_What is needed_.
Give each line of the data below as one string in a JSON list, omitting blank lines and including every line from all of the data. Leave the pictures out of your answer.

(Data entries)
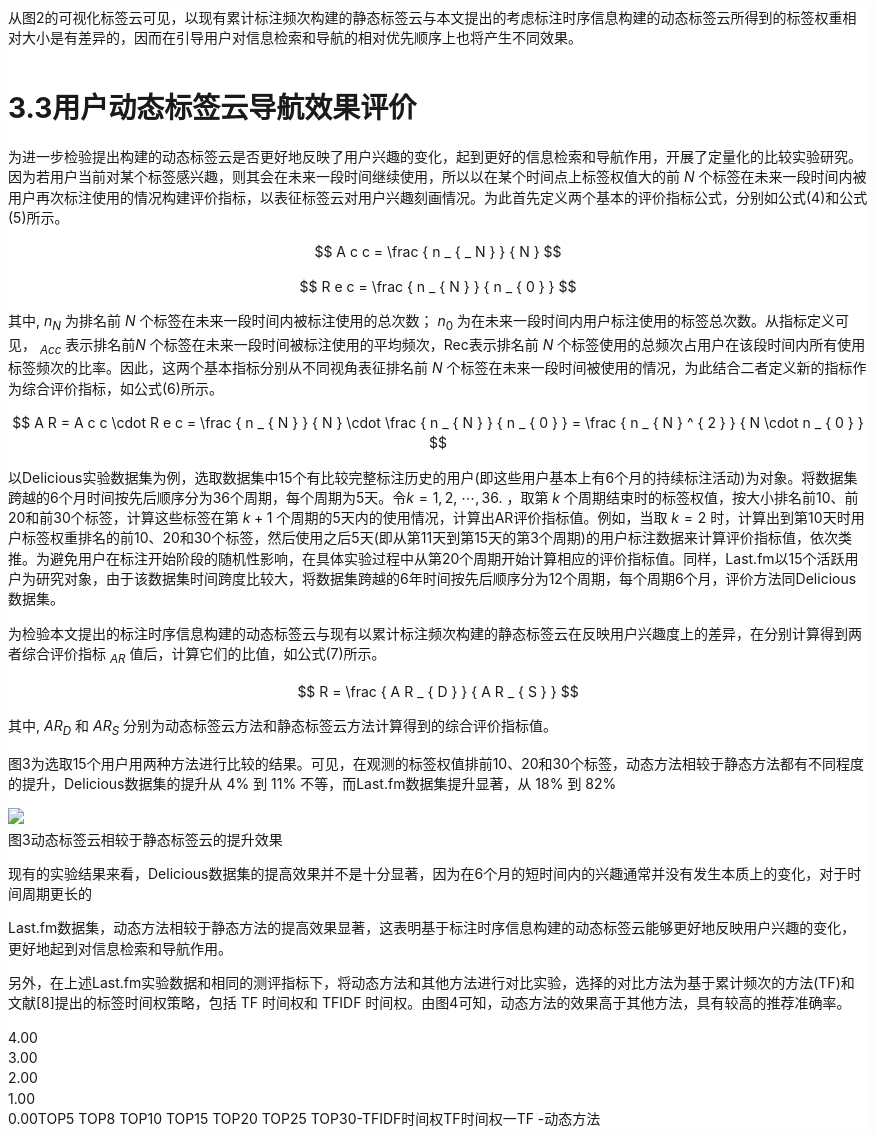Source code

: 从图2的可视化标签云可见，以现有累计标注频次构建的静态标签云与本文提出的考虑标注时序信息构建的动态标签云所得到的标签权重相对大小是有差异的，因而在引导用户对信息检索和导航的相对优先顺序上也将产生不同效果。

# 3.3用户动态标签云导航效果评价

为进一步检验提出构建的动态标签云是否更好地反映了用户兴趣的变化，起到更好的信息检索和导航作用，开展了定量化的比较实验研究。因为若用户当前对某个标签感兴趣，则其会在未来一段时间继续使用，所以以在某个时间点上标签权值大的前 $N$ 个标签在未来一段时间内被用户再次标注使用的情况构建评价指标，以表征标签云对用户兴趣刻画情况。为此首先定义两个基本的评价指标公式，分别如公式(4)和公式(5)所示。

$$
A c c = \frac { n _ { _ N } } { N }
$$

$$
R e c = \frac { n _ { N } } { n _ { 0 } }
$$

其中, $n _ { \scriptscriptstyle { N } }$ 为排名前 $N$ 个标签在未来一段时间内被标注使用的总次数； $n _ { 0 }$ 为在未来一段时间内用户标注使用的标签总次数。从指标定义可见， $_ { A c c }$ 表示排名前$N$ 个标签在未来一段时间被标注使用的平均频次，Rec表示排名前 $N$ 个标签使用的总频次占用户在该段时间内所有使用标签频次的比率。因此，这两个基本指标分别从不同视角表征排名前 $N$ 个标签在未来一段时间被使用的情况，为此结合二者定义新的指标作为综合评价指标，如公式(6)所示。

$$
A R = A c c \cdot R e c = \frac { n _ { N } } { N } \cdot \frac { n _ { N } } { n _ { 0 } } = \frac { n _ { N } ^ { 2 } } { N \cdot n _ { 0 } }
$$

以Delicious实验数据集为例，选取数据集中15个有比较完整标注历史的用户(即这些用户基本上有6个月的持续标注活动)为对象。将数据集跨越的6个月时间按先后顺序分为36个周期，每个周期为5天。令$k { = } 1 , 2 , \ \cdots , 3 6 .$ ，取第 $k$ 个周期结束时的标签权值，按大小排名前10、前20和前30个标签，计算这些标签在第 $k { + } 1$ 个周期的5天内的使用情况，计算出AR评价指标值。例如，当取 $k { = } 2$ 时，计算出到第10天时用户标签权重排名的前10、20和30个标签，然后使用之后5天(即从第11天到第15天的第3个周期)的用户标注数据来计算评价指标值，依次类推。为避免用户在标注开始阶段的随机性影响，在具体实验过程中从第20个周期开始计算相应的评价指标值。同样，Last.fm以15个活跃用户为研究对象，由于该数据集时间跨度比较大，将数据集跨越的6年时间按先后顺序分为12个周期，每个周期6个月，评价方法同Delicious数据集。

为检验本文提出的标注时序信息构建的动态标签云与现有以累计标注频次构建的静态标签云在反映用户兴趣度上的差异，在分别计算得到两者综合评价指标 $_ { A R }$ 值后，计算它们的比值，如公式(7)所示。

$$
R = \frac { A R _ { D } } { A R _ { S } }
$$

其中, $A R _ { D }$ 和 $A R _ { S }$ 分别为动态标签云方法和静态标签云方法计算得到的综合评价指标值。

图3为选取15个用户用两种方法进行比较的结果。可见，在观测的标签权值排前10、20和30个标签，动态方法相较于静态方法都有不同程度的提升，Delicious数据集的提升从 $4 \%$ 到 $11 \%$ 不等，而Last.fm数据集提升显著，从 $1 8 \%$ 到 $82 \%$

![](images/934fc186ee7d1d78e8001e6ec0ecef5cb7cdfb7a635ed12b6dfda035184870a9.jpg)  
图3动态标签云相较于静态标签云的提升效果

现有的实验结果来看，Delicious数据集的提高效果并不是十分显著，因为在6个月的短时间内的兴趣通常并没有发生本质上的变化，对于时间周期更长的

Last.fm数据集，动态方法相较于静态方法的提高效果显著，这表明基于标注时序信息构建的动态标签云能够更好地反映用户兴趣的变化，更好地起到对信息检索和导航作用。

另外，在上述Last.fm实验数据和相同的测评指标下，将动态方法和其他方法进行对比实验，选择的对比方法为基于累计频次的方法(TF)和文献[8]提出的标签时间权策略，包括 TF 时间权和 TFIDF 时间权。由图4可知，动态方法的效果高于其他方法，具有较高的推荐准确率。

4.00  
3.00  
2.00  
1.00  
0.00TOP5 TOP8 TOP10 TOP15 TOP20 TOP25 TOP30-TFIDF时间权TF时间权一TF -动态方法
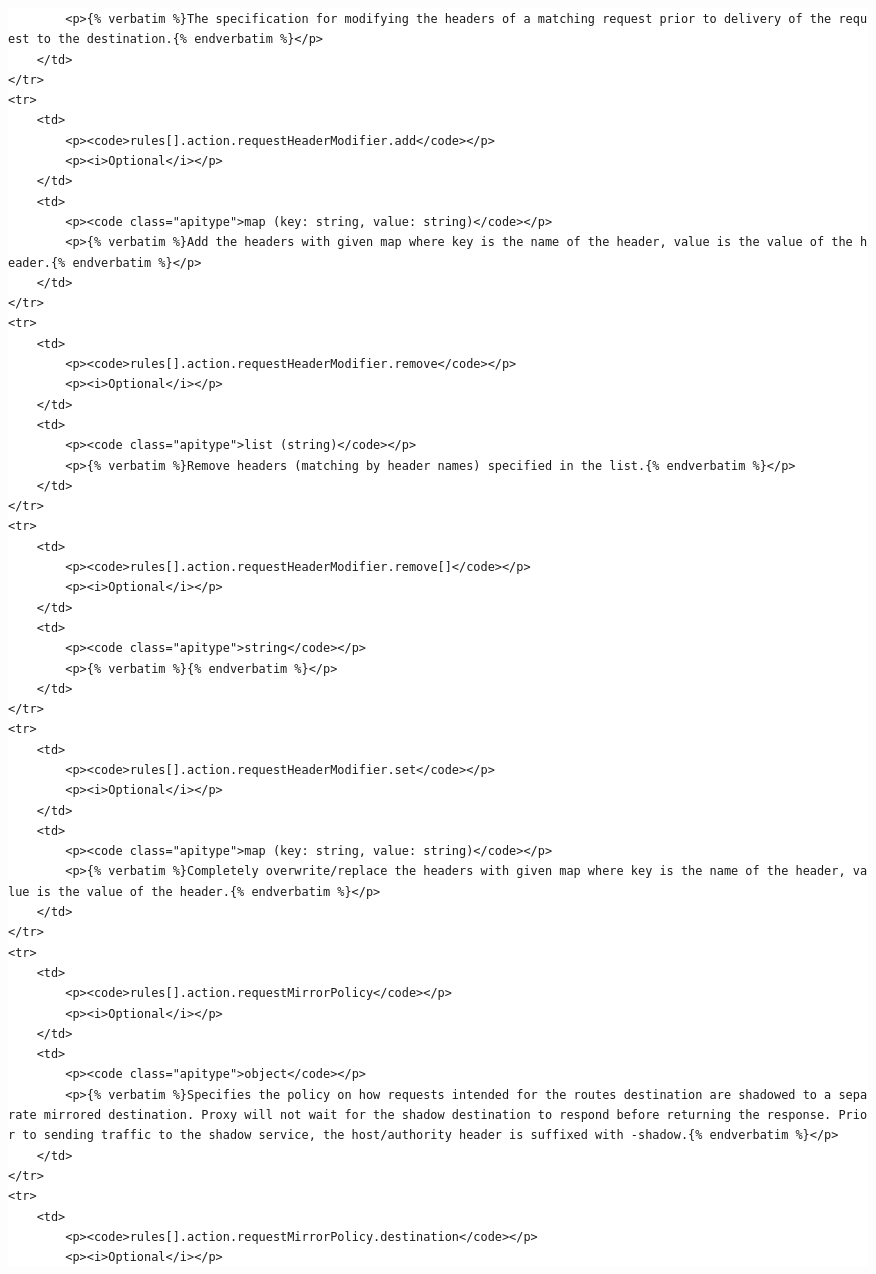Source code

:             <p>{% verbatim %}The specification for modifying the headers of a matching request prior to delivery of the request to the destination.{% endverbatim %}</p>
        </td>
    </tr>
    <tr>
        <td>
            <p><code>rules[].action.requestHeaderModifier.add</code></p>
            <p><i>Optional</i></p>
        </td>
        <td>
            <p><code class="apitype">map (key: string, value: string)</code></p>
            <p>{% verbatim %}Add the headers with given map where key is the name of the header, value is the value of the header.{% endverbatim %}</p>
        </td>
    </tr>
    <tr>
        <td>
            <p><code>rules[].action.requestHeaderModifier.remove</code></p>
            <p><i>Optional</i></p>
        </td>
        <td>
            <p><code class="apitype">list (string)</code></p>
            <p>{% verbatim %}Remove headers (matching by header names) specified in the list.{% endverbatim %}</p>
        </td>
    </tr>
    <tr>
        <td>
            <p><code>rules[].action.requestHeaderModifier.remove[]</code></p>
            <p><i>Optional</i></p>
        </td>
        <td>
            <p><code class="apitype">string</code></p>
            <p>{% verbatim %}{% endverbatim %}</p>
        </td>
    </tr>
    <tr>
        <td>
            <p><code>rules[].action.requestHeaderModifier.set</code></p>
            <p><i>Optional</i></p>
        </td>
        <td>
            <p><code class="apitype">map (key: string, value: string)</code></p>
            <p>{% verbatim %}Completely overwrite/replace the headers with given map where key is the name of the header, value is the value of the header.{% endverbatim %}</p>
        </td>
    </tr>
    <tr>
        <td>
            <p><code>rules[].action.requestMirrorPolicy</code></p>
            <p><i>Optional</i></p>
        </td>
        <td>
            <p><code class="apitype">object</code></p>
            <p>{% verbatim %}Specifies the policy on how requests intended for the routes destination are shadowed to a separate mirrored destination. Proxy will not wait for the shadow destination to respond before returning the response. Prior to sending traffic to the shadow service, the host/authority header is suffixed with -shadow.{% endverbatim %}</p>
        </td>
    </tr>
    <tr>
        <td>
            <p><code>rules[].action.requestMirrorPolicy.destination</code></p>
            <p><i>Optional</i></p>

_The answer_.
[
  "Source code",
  ": 从图2的可视化标签云可见，以现有累计标注频次构建的静态标签云与本文提出的考虑标注时序信息构建的动态标签云所得到的标签权重相对大小是有差异的，因而在引导用户对信息检索和导航的相对优先顺序上也将产生不同效果。",
  "# 3.3用户动态标签云导航效果评价",
  "为进一步检验提出构建的动态标签云是否更好地反映了用户兴趣的变化，起到更好的信息检索和导航作用，开展了定量化的比较实验研究。因为若用户当前对某个标签感兴趣，则其会在未来一段时间继续使用，所以以在某个时间点上标签权值大的前 $N$ 个标签在未来一段时间内被用户再次标注使用的情况构建评价指标，以表征标签云对用户兴趣刻画情况。为此首先定义两个基本的评价指标公式，分别如公式(4)和公式(5)所示。",
  "$$",
  "A c c = \\frac { n _ { _ N } } { N }",
  "$$",
  "$$",
  "R e c = \\frac { n _ { N } } { n _ { 0 } }",
  "$$",
  "其中, $n _ { \\scriptscriptstyle { N } }$ 为排名前 $N$ 个标签在未来一段时间内被标注使用的总次数； $n _ { 0 }$ 为在未来一段时间内用户标注使用的标签总次数。从指标定义可见， $_ { A c c }$ 表示排名前$N$ 个标签在未来一段时间被标注使用的平均频次，Rec表示排名前 $N$ 个标签使用的总频次占用户在该段时间内所有使用标签频次的比率。因此，这两个基本指标分别从不同视角表征排名前 $N$ 个标签在未来一段时间被使用的情况，为此结合二者定义新的指标作为综合评价指标，如公式(6)所示。",
  "$$",
  "A R = A c c \\cdot R e c = \\frac { n _ { N } } { N } \\cdot \\frac { n _ { N } } { n _ { 0 } } = \\frac { n _ { N } ^ { 2 } } { N \\cdot n _ { 0 } }",
  "$$",
  "以Delicious实验数据集为例，选取数据集中15个有比较完整标注历史的用户(即这些用户基本上有6个月的持续标注活动)为对象。将数据集跨越的6个月时间按先后顺序分为36个周期，每个周期为5天。令$k { = } 1 , 2 , \\ \\cdots , 3 6 .$ ，取第 $k$ 个周期结束时的标签权值，按大小排名前10、前20和前30个标签，计算这些标签在第 $k { + } 1$ 个周期的5天内的使用情况，计算出AR评价指标值。例如，当取 $k { = } 2$ 时，计算出到第10天时用户标签权重排名的前10、20和30个标签，然后使用之后5天(即从第11天到第15天的第3个周期)的用户标注数据来计算评价指标值，依次类推。为避免用户在标注开始阶段的随机性影响，在具体实验过程中从第20个周期开始计算相应的评价指标值。同样，Last.fm以15个活跃用户为研究对象，由于该数据集时间跨度比较大，将数据集跨越的6年时间按先后顺序分为12个周期，每个周期6个月，评价方法同Delicious数据集。",
  "为检验本文提出的标注时序信息构建的动态标签云与现有以累计标注频次构建的静态标签云在反映用户兴趣度上的差异，在分别计算得到两者综合评价指标 $_ { A R }$ 值后，计算它们的比值，如公式(7)所示。",
  "$$",
  "R = \\frac { A R _ { D } } { A R _ { S } }",
  "$$",
  "其中, $A R _ { D }$ 和 $A R _ { S }$ 分别为动态标签云方法和静态标签云方法计算得到的综合评价指标值。",
  "图3为选取15个用户用两种方法进行比较的结果。可见，在观测的标签权值排前10、20和30个标签，动态方法相较于静态方法都有不同程度的提升，Delicious数据集的提升从 $4 \\%$ 到 $11 \\%$ 不等，而Last.fm数据集提升显著，从 $1 8 \\%$ 到 $82 \\%$",
  "![](images/934fc186ee7d1d78e8001e6ec0ecef5cb7cdfb7a635ed12b6dfda035184870a9.jpg)  ",
  "图3动态标签云相较于静态标签云的提升效果",
  "现有的实验结果来看，Delicious数据集的提高效果并不是十分显著，因为在6个月的短时间内的兴趣通常并没有发生本质上的变化，对于时间周期更长的",
  "Last.fm数据集，动态方法相较于静态方法的提高效果显著，这表明基于标注时序信息构建的动态标签云能够更好地反映用户兴趣的变化，更好地起到对信息检索和导航作用。",
  "另外，在上述Last.fm实验数据和相同的测评指标下，将动态方法和其他方法进行对比实验，选择的对比方法为基于累计频次的方法(TF)和文献[8]提出的标签时间权策略，包括 TF 时间权和 TFIDF 时间权。由图4可知，动态方法的效果高于其他方法，具有较高的推荐准确率。",
  "4.00  ",
  "3.00  ",
  "2.00  ",
  "1.00  ",
  "0.00TOP5 TOP8 TOP10 TOP15 TOP20 TOP25 TOP30-TFIDF时间权TF时间权一TF -动态方法",
  "Source code",
  ":             <p>{% verbatim %}The specification for modifying the headers of a matching request prior to delivery of the request to the destination.{% endverbatim %}</p>",
  "        </td>",
  "    </tr>",
  "    <tr>",
  "        <td>",
  "            <p><code>rules[].action.requestHeaderModifier.add</code></p>",
  "            <p><i>Optional</i></p>",
  "        </td>",
  "        <td>",
  "            <p><code class=\"apitype\">map (key: string, value: string)</code></p>",
  "            <p>{% verbatim %}Add the headers with given map where key is the name of the header, value is the value of the header.{% endverbatim %}</p>",
  "        </td>",
  "    </tr>",
  "    <tr>",
  "        <td>",
  "            <p><code>rules[].action.requestHeaderModifier.remove</code></p>",
  "            <p><i>Optional</i></p>",
  "        </td>",
  "        <td>",
  "            <p><code class=\"apitype\">list (string)</code></p>",
  "            <p>{% verbatim %}Remove headers (matching by header names) specified in the list.{% endverbatim %}</p>",
  "        </td>",
  "    </tr>",
  "    <tr>",
  "        <td>",
  "            <p><code>rules[].action.requestHeaderModifier.remove[]</code></p>",
  "            <p><i>Optional</i></p>",
  "        </td>",
  "        <td>",
  "            <p><code class=\"apitype\">string</code></p>",
  "            <p>{% verbatim %}{% endverbatim %}</p>",
  "        </td>",
  "    </tr>",
  "    <tr>",
  "        <td>",
  "            <p><code>rules[].action.requestHeaderModifier.set</code></p>",
  "            <p><i>Optional</i></p>",
  "        </td>",
  "        <td>",
  "            <p><code class=\"apitype\">map (key: string, value: string)</code></p>",
  "            <p>{% verbatim %}Completely overwrite/replace the headers with given map where key is the name of the header, value is the value of the header.{% endverbatim %}</p>",
  "        </td>",
  "    </tr>",
  "    <tr>",
  "        <td>",
  "            <p><code>rules[].action.requestMirrorPolicy</code></p>",
  "            <p><i>Optional</i></p>",
  "        </td>",
  "        <td>",
  "            <p><code class=\"apitype\">object</code></p>",
  "            <p>{% verbatim %}Specifies the policy on how requests intended for the routes destination are shadowed to a separate mirrored destination. Proxy will not wait for the shadow destination to respond before returning the response. Prior to sending traffic to the shadow service, the host/authority header is suffixed with -shadow.{% endverbatim %}</p>",
  "        </td>",
  "    </tr>",
  "    <tr>",
  "        <td>",
  "            <p><code>rules[].action.requestMirrorPolicy.destination</code></p>",
  "            <p><i>Optional</i></p>"
]